The point here is the Internet backbone has been privatized, unregulated and competitive since its private inception in 1995.

  • It has always been voluntary, the FCC has always stayed out of it, and it has always worked beautifully -- on its own.

For FreePress and others to now try and conflate the fact that Comcast continues to insist that its Internet traffic peering arrangements continue to be done like they always have been done, voluntarily, collaboratively, and competitively -- is somehow anti-competitive, non-neutral, or not open -- is preposterous.
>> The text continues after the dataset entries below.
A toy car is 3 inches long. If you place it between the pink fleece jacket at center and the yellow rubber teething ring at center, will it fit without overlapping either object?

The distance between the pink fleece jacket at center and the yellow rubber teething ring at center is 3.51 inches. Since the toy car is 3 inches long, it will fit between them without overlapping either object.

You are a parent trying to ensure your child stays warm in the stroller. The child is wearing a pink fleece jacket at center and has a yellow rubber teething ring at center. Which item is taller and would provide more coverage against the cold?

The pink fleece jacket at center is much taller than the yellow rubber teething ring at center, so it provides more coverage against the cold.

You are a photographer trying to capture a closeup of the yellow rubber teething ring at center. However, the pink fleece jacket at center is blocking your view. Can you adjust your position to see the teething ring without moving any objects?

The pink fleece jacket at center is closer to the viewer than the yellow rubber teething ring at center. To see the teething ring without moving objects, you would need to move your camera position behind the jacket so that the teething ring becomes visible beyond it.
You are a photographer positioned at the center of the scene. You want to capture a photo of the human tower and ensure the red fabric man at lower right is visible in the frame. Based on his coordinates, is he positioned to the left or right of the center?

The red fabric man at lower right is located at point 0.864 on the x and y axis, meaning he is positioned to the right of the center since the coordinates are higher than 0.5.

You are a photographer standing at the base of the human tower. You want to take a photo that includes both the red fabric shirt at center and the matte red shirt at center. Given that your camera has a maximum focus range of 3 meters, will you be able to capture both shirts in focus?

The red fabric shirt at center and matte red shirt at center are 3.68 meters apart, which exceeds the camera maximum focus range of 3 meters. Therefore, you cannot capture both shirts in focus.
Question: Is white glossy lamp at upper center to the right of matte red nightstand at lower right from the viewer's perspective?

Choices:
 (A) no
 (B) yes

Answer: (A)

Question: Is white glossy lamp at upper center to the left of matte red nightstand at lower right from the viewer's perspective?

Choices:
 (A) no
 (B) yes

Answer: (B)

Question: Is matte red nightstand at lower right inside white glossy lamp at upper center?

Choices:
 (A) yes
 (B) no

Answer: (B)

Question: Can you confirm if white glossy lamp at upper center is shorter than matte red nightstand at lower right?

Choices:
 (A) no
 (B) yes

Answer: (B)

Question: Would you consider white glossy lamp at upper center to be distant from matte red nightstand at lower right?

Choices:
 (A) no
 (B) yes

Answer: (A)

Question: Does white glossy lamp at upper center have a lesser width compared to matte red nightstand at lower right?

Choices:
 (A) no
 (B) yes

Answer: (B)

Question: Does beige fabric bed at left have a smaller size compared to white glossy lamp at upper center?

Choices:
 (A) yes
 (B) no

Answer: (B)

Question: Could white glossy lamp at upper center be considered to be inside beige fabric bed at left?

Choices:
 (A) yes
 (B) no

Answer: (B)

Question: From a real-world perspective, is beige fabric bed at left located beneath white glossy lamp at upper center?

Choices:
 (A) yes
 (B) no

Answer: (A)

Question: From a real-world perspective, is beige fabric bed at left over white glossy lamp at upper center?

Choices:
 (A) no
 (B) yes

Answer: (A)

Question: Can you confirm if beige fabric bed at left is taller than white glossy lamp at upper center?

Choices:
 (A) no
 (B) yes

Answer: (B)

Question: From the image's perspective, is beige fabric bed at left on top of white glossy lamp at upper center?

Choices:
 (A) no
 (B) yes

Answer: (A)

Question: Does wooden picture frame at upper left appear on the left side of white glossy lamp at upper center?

The Internet backbone is not this magical place where any and all traffic is sent, and which never requires any cost of effort to route or deliver -- is pure fantasy.

  • The reality is that an enormous amount of cost, work and effort goes into making the ~4,000 networks that comprise the Internet work every day, and work in an incredibly resilient and reliable way.

Fortunately those at the FCC experienced with Internet peering arrangements fully understand Internet peering is not broken or in need of FCC fixing.